[Source information]
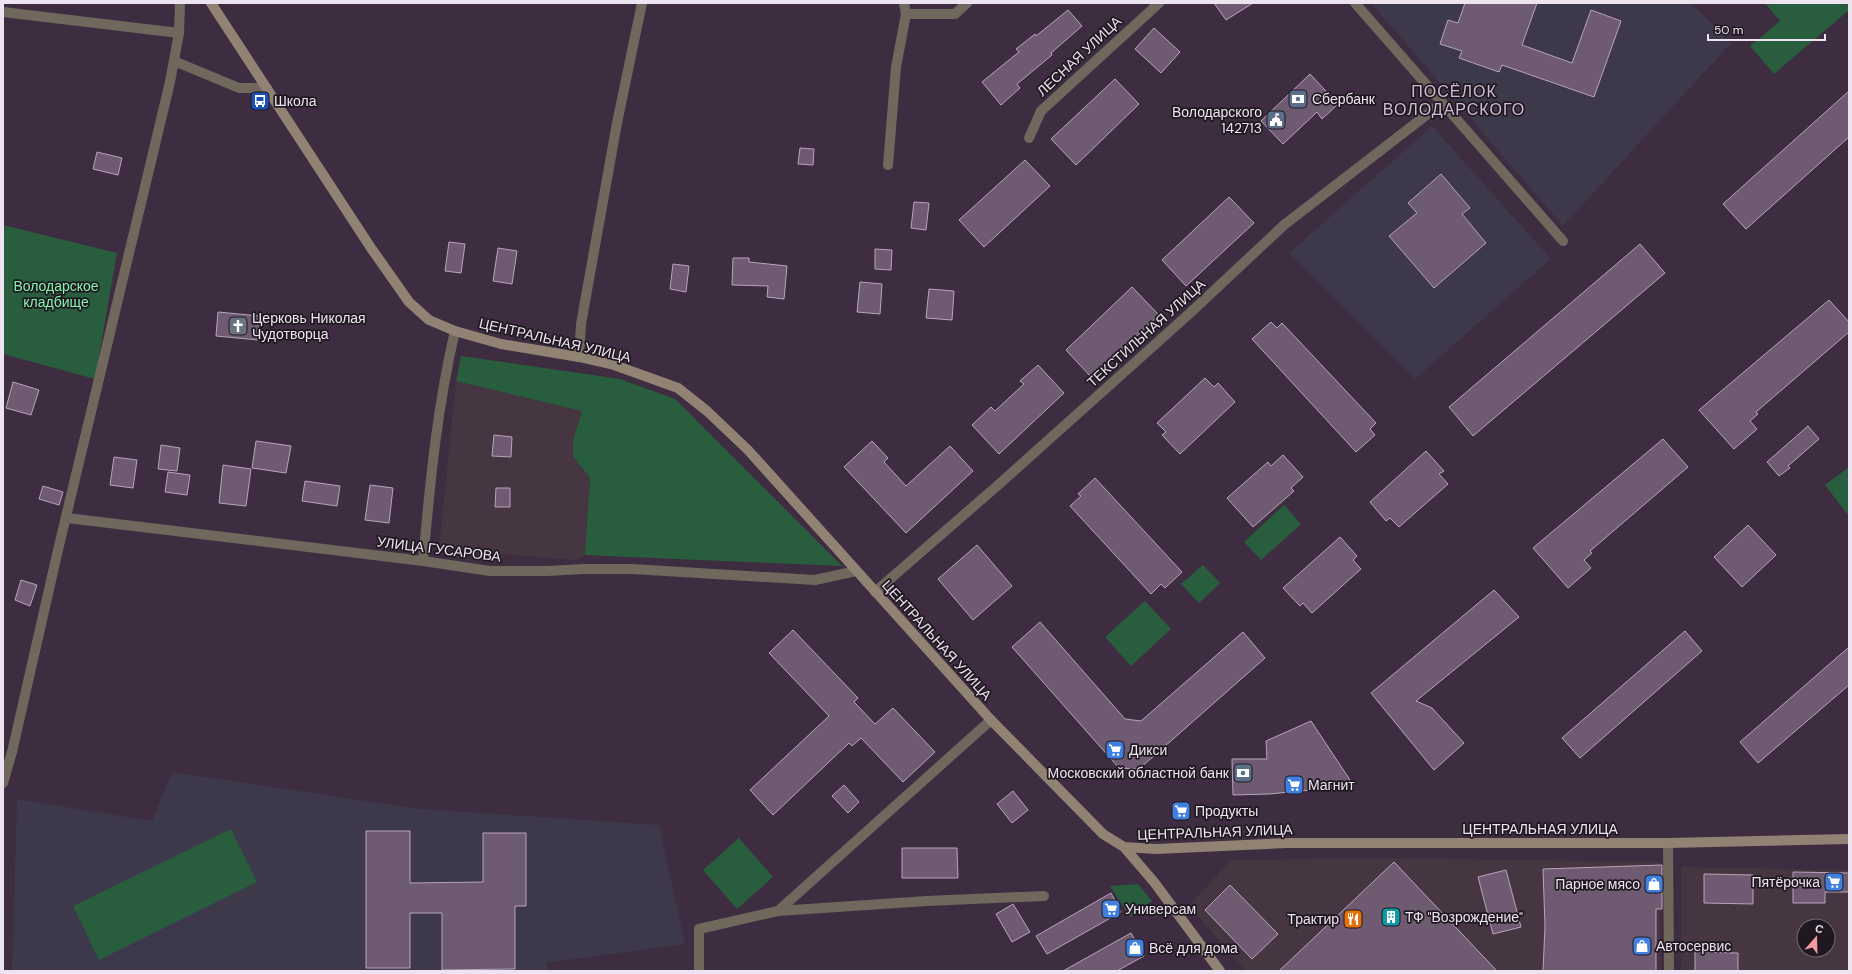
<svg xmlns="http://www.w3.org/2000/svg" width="1852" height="974" font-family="'DM Sans',sans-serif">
	<rect width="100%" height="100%" fill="#3e2d41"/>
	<!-- industrial -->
	<g fill="#463641" fill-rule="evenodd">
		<polygon points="456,381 582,411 573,441 573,456 590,478 585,555 575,560 439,549"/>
		<polygon points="1376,858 1660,862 1661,971 1246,971 1189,906 1231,860"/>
		<path d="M 1681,867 L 1849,870 L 1849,971 L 1681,971 ZM 1804,926 L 1828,926 L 1828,950 L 1804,950 Z"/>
	</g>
	<!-- education -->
	<g fill="#3d384a">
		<polygon points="1371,3 1691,3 1731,43 1563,226"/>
		<polygon points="1432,126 1551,259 1415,379 1289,253"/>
		<polygon points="172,772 421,809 659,825 685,944 546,963 548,971 12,971 17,799 152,821"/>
	</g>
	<!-- green -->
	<g fill="#285e3d">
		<polygon points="1765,3 1847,3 1849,10 1774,74 1750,46 1780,21"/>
		<polygon points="3,225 117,253 95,379 3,354"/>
		<polygon points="461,356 620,379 675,399 842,566 585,555 590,478 573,456 573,440 582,411 456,381"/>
		<polygon points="1849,467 1849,516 1825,485"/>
		<polygon points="1284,505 1301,524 1261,560 1244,542"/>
		<polygon points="1203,565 1220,583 1199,603 1181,584"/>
		<polygon points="1145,601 1171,629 1131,666 1105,637"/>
		<polygon points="231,829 257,882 99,960 73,906"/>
		<polygon points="739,838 773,877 737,909 703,870"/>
		<polygon points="1138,884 1152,901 1130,917 1110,886"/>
	</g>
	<!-- building -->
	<g fill="#6e5a71" stroke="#b9a4bd">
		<polygon points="1214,3 1253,3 1226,20"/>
		<polygon points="1465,3 1537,3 1522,45 1572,63 1591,10 1621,21 1594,97 1502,65 1499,72 1459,58 1462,51 1440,44 1448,20 1458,23"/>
		<polygon points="1068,10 1082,26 1051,53 1052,55 1017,84 1020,88 1001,105 982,82 1019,52 1016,49 1035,34 1036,36"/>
		<polygon points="1154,28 1180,52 1161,73 1135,49"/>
		<polygon points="1310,74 1338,104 1322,119 1317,112 1283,144 1261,121"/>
		<polygon points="1115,79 1139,104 1076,165 1051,139"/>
		<polygon points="1849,91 1849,137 1746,229 1723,204"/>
		<polygon points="800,148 814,149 813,165 798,164"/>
		<polygon points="97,152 122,158 118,175 93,169"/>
		<polygon points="1025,160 1050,186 984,247 959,220"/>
		<polygon points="1441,174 1470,208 1462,214 1486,243 1434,288 1389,236 1417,213 1408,203"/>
		<polygon points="1229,197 1254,223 1186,286 1162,260"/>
		<polygon points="914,202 929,203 926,230 911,228"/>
		<polygon points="449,242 465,244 461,273 445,271"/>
		<polygon points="1640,244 1665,273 1473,436 1449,407"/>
		<polygon points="498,248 517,251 512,284 493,281"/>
		<polygon points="875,249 892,250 891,270 875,269"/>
		<polygon points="733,258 749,258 749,262 787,266 784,299 767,297 768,286 732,285"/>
		<polygon points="673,264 689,266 686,292 670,289"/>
		<polygon points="860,282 882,284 880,314 857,312"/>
		<polygon points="1132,287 1159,315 1092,378 1066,350"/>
		<polygon points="929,289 954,291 952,320 926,318"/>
		<polygon points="1829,300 1849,322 1849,332 1756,412 1758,414 1750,421 1757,429 1734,449 1699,410"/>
		<polygon points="218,312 260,316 258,340 216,336"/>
		<polygon points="1271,322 1277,328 1282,323 1376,423 1370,429 1375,435 1356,452 1252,339"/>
		<polygon points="1038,365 1064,393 999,454 972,425 991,407 995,411 1024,384 1020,381"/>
		<polygon points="1205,378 1214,387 1218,383 1235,402 1180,454 1162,435 1166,432 1157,423"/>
		<polygon points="13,382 39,390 31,415 6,408"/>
		<polygon points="1808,426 1819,439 1788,466 1790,468 1779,476 1767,462"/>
		<polygon points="494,435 512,437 511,457 492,456"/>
		<polygon points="1663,439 1688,467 1590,551 1592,553 1584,560 1591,568 1568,588 1533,548"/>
		<polygon points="256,441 291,446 286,473 252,468"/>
		<polygon points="872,441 888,458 884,462 906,486 950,446 973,471 906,533 844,467"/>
		<polygon points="161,445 180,448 177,471 158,469"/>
		<polygon points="1426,451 1444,471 1439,474 1448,484 1399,527 1390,518 1386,521 1370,502"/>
		<polygon points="1283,455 1303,477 1291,488 1294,491 1253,527 1227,498 1268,462 1271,466"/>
		<polygon points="114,457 137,460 133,488 110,485"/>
		<polygon points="223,465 251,469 246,506 219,503"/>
		<polygon points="168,472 190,475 187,495 165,492"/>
		<polygon points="1095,478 1182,572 1165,588 1161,584 1151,594 1070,506 1081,496 1078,494"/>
		<polygon points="305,481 340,486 337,506 302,501"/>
		<polygon points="370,485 393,488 389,523 365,520"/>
		<polygon points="43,486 63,492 59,505 39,499"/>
		<polygon points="496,488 510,488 510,507 495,507"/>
		<polygon points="1748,525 1776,555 1742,587 1714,557"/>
		<polygon points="1340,537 1357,556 1353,560 1361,569 1312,613 1303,603 1300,606 1283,588"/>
		<polygon points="977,545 1012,586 973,620 938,579"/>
		<polygon points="21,580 37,585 30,606 15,600"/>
		<polygon points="1494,590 1519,617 1416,701 1432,708 1464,743 1434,770 1371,693"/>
		<polygon points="1040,622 1125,719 1141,721 1243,632 1265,658 1139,769 1119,768 1012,647"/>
		<polygon points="793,630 858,698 854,702 875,724 893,708 935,752 903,782 861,738 852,746 849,743 773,815 750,790 829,716 769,653"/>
		<polygon points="1685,631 1702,651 1580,758 1562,738"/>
		<polygon points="1849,647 1849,685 1758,763 1740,742"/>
		<polygon points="1311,721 1354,786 1269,794 1233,795 1232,759 1267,759 1266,741"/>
		<polygon points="844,785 859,802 848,813 832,796"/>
		<polygon points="1013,791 1028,810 1012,823 997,804"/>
		<polygon points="366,831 410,831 410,883 483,882 483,833 526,833 526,906 515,906 515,969 442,970 442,913 410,913 410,968 366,968"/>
		<polygon points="902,848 957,848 958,878 902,878"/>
		<polygon points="1394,862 1497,971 1279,971"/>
		<polygon points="1662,865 1662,909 1656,909 1656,971 1543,971 1545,926 1543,869"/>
		<polygon points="1506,870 1521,927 1493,934 1478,877"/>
		<polygon points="1793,872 1849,873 1849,892 1825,892 1825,903 1793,903"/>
		<polygon points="1704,874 1753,875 1753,904 1704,903"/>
		<polygon points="1230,885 1278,934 1252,959 1205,910"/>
		<polygon points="1111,893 1121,912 1047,954 1036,936"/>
		<polygon points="1013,904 1030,932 1012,942 996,914"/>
		<polygon points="1131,933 1144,956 1117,971 1063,971"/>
		<polygon points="1695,952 1738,953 1738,971 1695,971"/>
	</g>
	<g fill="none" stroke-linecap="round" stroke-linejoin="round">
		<!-- street -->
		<g stroke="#70675d" stroke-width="10">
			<polyline points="904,3 906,14 955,14 967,3"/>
			<polyline points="1355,3 1563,241"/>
			<polyline points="3,12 179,33"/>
			<polyline points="174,61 239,88 267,88"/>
			<polyline points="1029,138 1041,111 1159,3"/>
			<polyline points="888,165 896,67 906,14"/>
			<polyline points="579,357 581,324 617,123 642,3"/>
			<polyline points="67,518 423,561 490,571 547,571 583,569 632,569 815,580 856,571"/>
			<path d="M 423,561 C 430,484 437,407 455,331"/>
			<polyline points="875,592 997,486 1189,314 1284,225 1442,103"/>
			<polyline points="3,783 12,752 58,550 170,82 179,33 180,3"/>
			<polyline points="1668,843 1669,971"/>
			<polyline points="778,911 991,720"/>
			<polyline points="699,971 699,929 778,911 927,901 1044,896"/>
		</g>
		<!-- secondary -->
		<g stroke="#918373" stroke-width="10">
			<polyline points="211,3 371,248 409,302 429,320 455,331 501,344 579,357 614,365 678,388 707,411 748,450 991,720 1103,834 1124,847 1156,849 1286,843 1668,843 1849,839"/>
			<polyline points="1124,847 1154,882 1220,971"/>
		</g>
	</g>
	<!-- icons -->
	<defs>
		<symbol id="bank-square" viewBox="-11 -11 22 22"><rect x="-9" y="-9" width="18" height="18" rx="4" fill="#5c6f8a" stroke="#201821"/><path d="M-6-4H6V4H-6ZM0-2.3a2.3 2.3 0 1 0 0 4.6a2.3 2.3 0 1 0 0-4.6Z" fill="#fff"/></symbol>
		<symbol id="bus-square" viewBox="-11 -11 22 22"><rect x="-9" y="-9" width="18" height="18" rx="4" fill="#1a4fb4" stroke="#201821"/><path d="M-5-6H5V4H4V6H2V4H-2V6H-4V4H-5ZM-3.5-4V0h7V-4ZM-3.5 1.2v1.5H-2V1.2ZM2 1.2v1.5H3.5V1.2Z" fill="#fff"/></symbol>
		<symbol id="civic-square" viewBox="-11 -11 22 22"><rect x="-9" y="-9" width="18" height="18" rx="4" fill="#5c6f8a" stroke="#201821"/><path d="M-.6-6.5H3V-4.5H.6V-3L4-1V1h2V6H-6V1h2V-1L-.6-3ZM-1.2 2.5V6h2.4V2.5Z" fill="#fff"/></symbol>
		<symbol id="church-square" viewBox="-11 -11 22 22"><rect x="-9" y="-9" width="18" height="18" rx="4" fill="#6b7280" stroke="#201821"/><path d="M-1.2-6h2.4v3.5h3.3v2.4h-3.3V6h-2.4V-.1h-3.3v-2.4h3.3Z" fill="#fff"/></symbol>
		<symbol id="supermarket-square" viewBox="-11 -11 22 22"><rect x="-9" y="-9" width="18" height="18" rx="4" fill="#3f7fe0" stroke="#201821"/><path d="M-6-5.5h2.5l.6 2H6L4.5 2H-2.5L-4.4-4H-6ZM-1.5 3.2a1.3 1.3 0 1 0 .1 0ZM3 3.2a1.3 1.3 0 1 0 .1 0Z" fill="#fff"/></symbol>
		<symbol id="shop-square" viewBox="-11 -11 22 22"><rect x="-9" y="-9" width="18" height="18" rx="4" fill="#3f7fe0" stroke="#201821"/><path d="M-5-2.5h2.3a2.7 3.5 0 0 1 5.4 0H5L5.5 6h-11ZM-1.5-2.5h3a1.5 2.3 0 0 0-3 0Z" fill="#fff"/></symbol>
		<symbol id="building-square" viewBox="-11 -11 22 22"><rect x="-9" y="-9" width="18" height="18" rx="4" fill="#0f9aa8" stroke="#201821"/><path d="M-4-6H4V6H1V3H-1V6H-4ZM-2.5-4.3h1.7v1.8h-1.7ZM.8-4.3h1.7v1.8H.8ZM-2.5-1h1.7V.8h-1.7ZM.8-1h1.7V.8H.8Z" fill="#fff"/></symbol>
		<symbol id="restaurant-square" viewBox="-11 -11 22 22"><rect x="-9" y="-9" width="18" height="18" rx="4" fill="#e8710a" stroke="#201821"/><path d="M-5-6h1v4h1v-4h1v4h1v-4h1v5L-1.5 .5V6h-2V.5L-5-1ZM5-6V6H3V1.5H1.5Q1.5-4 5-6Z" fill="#fff"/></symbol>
	</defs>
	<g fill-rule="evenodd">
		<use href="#bank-square" x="1287" y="88" width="22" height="22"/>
		<use href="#bus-square" x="249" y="90" width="22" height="22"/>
		<use href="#civic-square" x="1265" y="109" width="22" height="22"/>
		<use href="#church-square" x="227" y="315" width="22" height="22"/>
		<use href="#supermarket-square" x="1104" y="739" width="22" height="22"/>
		<use href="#bank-square" x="1232" y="762" width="22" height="22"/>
		<use href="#supermarket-square" x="1283" y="774" width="22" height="22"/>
		<use href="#supermarket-square" x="1170" y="800" width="22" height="22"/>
		<use href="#supermarket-square" x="1823" y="871" width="22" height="22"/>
		<use href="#shop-square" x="1643" y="873" width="22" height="22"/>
		<use href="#supermarket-square" x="1100" y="898" width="22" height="22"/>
		<use href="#building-square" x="1380" y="906" width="22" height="22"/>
		<use href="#restaurant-square" x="1342" y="908" width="22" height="22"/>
		<use href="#shop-square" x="1631" y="935" width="22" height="22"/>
		<use href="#shop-square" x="1124" y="937" width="22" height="22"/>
	</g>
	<g text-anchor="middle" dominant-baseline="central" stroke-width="3.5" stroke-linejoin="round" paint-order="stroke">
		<!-- street labels -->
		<g font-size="14" fill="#eee3f0" stroke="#201821">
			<text transform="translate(1079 56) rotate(-43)">ЛЕСНАЯ УЛИЦА</text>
			<text transform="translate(1146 333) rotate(-42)">ТЕКСТИЛЬНАЯ УЛИЦА</text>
			<text transform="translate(555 340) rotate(13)">ЦЕНТРАЛЬНАЯ УЛИЦА</text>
			<text transform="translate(439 549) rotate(7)">УЛИЦА ГУСАРОВА</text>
			<text transform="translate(937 640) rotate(48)">ЦЕНТРАЛЬНАЯ УЛИЦА</text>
			<text x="1540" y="829">ЦЕНТРАЛЬНАЯ УЛИЦА</text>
			<text transform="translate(1215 832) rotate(-2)">ЦЕНТРАЛЬНАЯ УЛИЦА</text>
		</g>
		<!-- poi labels -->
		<g font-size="14" fill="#eee3f0" stroke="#201821" text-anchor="start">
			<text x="1312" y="99">Сбербанк</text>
			<text x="274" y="101">Школа</text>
			<text x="1262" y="112" text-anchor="end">Володарского<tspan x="1262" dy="16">142713</tspan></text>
			<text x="252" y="318">Церковь Николая<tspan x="252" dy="16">Чудотворца</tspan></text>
			<text x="1129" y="750">Дикси</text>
			<text x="1229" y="773" text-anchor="end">Московский областной банк</text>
			<text x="1308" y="785">Магнит</text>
			<text x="1195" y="811">Продукты</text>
			<text x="1820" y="882" text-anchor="end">Пятёрочка</text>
			<text x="1640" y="884" text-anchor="end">Парное мясо</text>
			<text x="1125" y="909">Универсам</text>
			<text x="1405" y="917">ТФ "Возрождение"</text>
			<text x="1339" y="919" text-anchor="end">Трактир</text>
			<text x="1656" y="946">Автосервис</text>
			<text x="1149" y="948">Всё для дома</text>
		</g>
		<!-- park labels -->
		<g font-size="14" fill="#81f6ac" stroke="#201821">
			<text x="56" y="286">Володарское<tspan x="56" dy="16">кладбище</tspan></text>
		</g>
		<!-- quarter labels -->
		<g font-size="16" letter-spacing="1" fill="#cfb9d3" stroke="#201821">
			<text x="1454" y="91">ПОСЁЛОК<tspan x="1454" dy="18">ВОЛОДАРСКОГО</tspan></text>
		</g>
	</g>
	<!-- border -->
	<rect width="1852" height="974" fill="none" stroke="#eee3f0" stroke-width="8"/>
	<!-- north arrow -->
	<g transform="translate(1816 938) rotate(20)"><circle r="19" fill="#201821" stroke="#726974"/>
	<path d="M0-3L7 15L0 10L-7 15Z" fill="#f49b9f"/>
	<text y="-6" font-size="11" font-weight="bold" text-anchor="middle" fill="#eee3f0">С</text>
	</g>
	<!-- scale -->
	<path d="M1708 34v6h117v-6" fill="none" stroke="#eee3f0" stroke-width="2"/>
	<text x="1714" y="34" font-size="12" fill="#eee3f0" stroke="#201821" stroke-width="3" paint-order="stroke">50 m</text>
</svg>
[/Source information]
▶ _Task_: From the data, pick out every line that includes "round".

▶ _Solution to this problem_:
	<g fill="none" stroke-linecap="round" stroke-linejoin="round">
	<g text-anchor="middle" dominant-baseline="central" stroke-width="3.5" stroke-linejoin="round" paint-order="stroke">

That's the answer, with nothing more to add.